Prior to and during my mission for the LDS church, a
friend of mine named Brad Thompson, made wonderful
prophecies about what I was to do for God as a
missionary. These prophecies were not fulfilled, other
than one instance of fulfillment of a sentence that I
would be hated.
During my mission for the LDS church, there were some
times that I said that I knew that the LDS church was
true, but I felt I was lying to make such statements. I
made them, partly because I had been taught it was my
duty to so testify, and partly because some LDS somewhat
persuaded me that I did know the LDS church was true,
but I was not fully aware that I knew it.
After my mission ended in March 1981, I felt very badly
about my relationship with God. I was defeated and
confused. I wondered if I had failed God, or if — perish
the thought — God had failed me, or if, I had somehow
misunderstood what God was saying through Brad, or if,
God was not speaking at all. Emotionally I was lost.
Around this time, LDS church services ceased to draw me.
According to the gospel of John, at one point Jesus
says, "No man comes to me, except the Father draw him."
As a predestinationist, I believe that God gives people
a nature such that they are bound to seek and find
Jesus. God draws people to Jesus, by making them hungry
for Him. However, even those who do not believe in
Calvinism, when they read and consider this verse,
acknowledge that God is behind the scenes, orchestrating
events, to bring some people to His Son. God may
frustrate human desires or plans of some men, so that
those who are frustrated can only find their
satisfaction in Him and through Him.
Humanly speaking, God sometimes extract from us a
decision to walk with God, by casting us into the belly
of a great sea fish. The belly of the fish for me, was
1) I did not know that the LDS church was true; And 2) I
was emotionally and intellectually at a lost for
understanding the failure of Brad Thompson's prophesies
about my mission.
At this point, in the spring of 1981 I had been LDS for
nearly eight years. Now, LDS church services ceased to
"draw" me. Intellectually, due to my wide reading, I
generally knew more than the teachers. Spiritually, I
did not feel to worship God. Rather, I prayed that I
would either know God or die. Moreover, LDS church
services did little or nothing to helping me solve the
two personal problems I have described above.
I stopped attending LDS church services for about a
month, and then a "priesthood leader" threatened me, on
God's behalf, about my nonattendance. Not wishing to
irritate or offend God any more than whatever was
causing my deafness and confusion, I continued to attend
LDS church. Generally, I brought a book from the library
or bookstore and read it during church.
At this time, though, I assumed that the "problems" I
had were my fault, and did not lie in Mormonism itself.
I believed that Mormonism was true, but assumed that I
was somehow spiritually deaf or not hearing from God.
In 1983 I graduated from BYU with a degree in history. I
returned to Seattle and worked for a time as a canvasser
for a construction company. As I began to knock doors in
South King County, I found that one person every few
days came to their door with a clear smile and joy.
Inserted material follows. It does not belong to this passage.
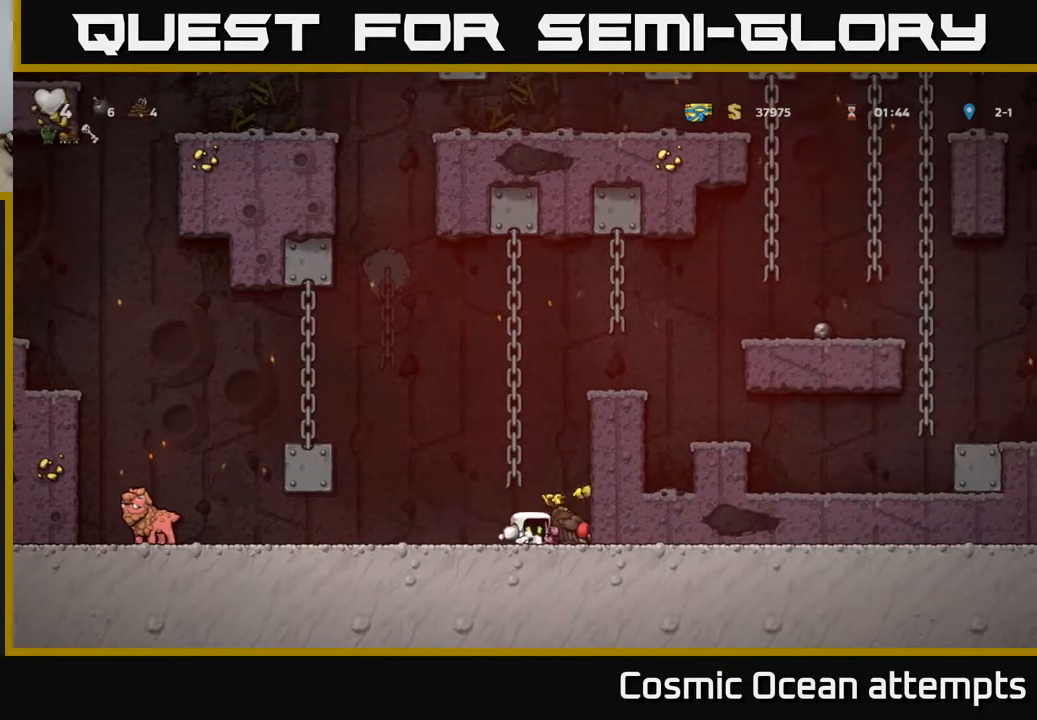
{"buttons": ["DPAD_LEFT"], "right_stick": "center", "events": [[133, "DPAD_DOWN", "down"], [183, "DPAD_RIGHT", "up"], [267, "X", "down"], [350, "X", "up"], [367, "DPAD_DOWN", "up"], [383, "DPAD_LEFT", "down"]]}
After asking about their home, I would also ask, "You
seem awfully happy. Is there any particular reason why?"
In each case, they said they were happy because they
knew God.
At this time, I was not looking for another church. I
had no intention or plan of leaving the LDS church. I
was not expecting spiritual answers to come from
anywhere other than from God to me. I did want to be
happy, though. I knew I was not happy and I could see
that these people were happy. I learned that all of
these people went to one particular church, called
Community Chapel.
After different invitations, I began to visit the Chapel
worship services. After several visits, I began to
visit/attend regularly. I found that I liked the church.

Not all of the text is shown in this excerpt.